Source text:
--------------------
In Visual C++ .NET Compiler Part I an empty C++ project was selected. In the first example in these notes, instead of selecting an empty project, we will leave that check box blank. Start Microsoft Visual Studio .NET using what ever means is on your computer. When you do, you should see a screen similar to the following (except for the projects listed):
Next click on File on the menu bar and then click on the menu option New and then select the Project option. What you should see is like the following:
The New Project dialog box appears and looks like the following:
On the left of the screen in the Project Types section of the dialog box, click on Win32 under the Visual C++ option. In the Templates section on the right, click on the Win32 Console Project. In the Name box type the word: test4 For the Location, select some location of your choosing. After you have completed these steps, click the OK button.
What should appear next is the Win32 Applications Wizard dialog box like the following:
Click on the Applications Settings option. Notice at the top of the dialog box that Windows application, Console application, DLL and Static library projects are the options. The default is Console Application. This time a non-empty project will be created by not clicking the Empty project option under Additional options as was done in the previous discussion.
--------------------
Data records:
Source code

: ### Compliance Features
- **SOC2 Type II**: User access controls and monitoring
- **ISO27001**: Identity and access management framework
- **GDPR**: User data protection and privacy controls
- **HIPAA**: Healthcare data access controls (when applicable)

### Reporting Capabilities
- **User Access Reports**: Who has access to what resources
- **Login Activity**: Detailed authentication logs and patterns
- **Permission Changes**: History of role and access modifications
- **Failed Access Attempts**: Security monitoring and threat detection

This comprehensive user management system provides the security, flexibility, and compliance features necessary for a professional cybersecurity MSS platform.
--------------------
Required work: List every project type that the Visual C++ setup text names as an option at the top of the dialog box after Application Settings is clicked. The lines after the text are separate material.

Your solution:
Windows application
Console application
DLL
Static library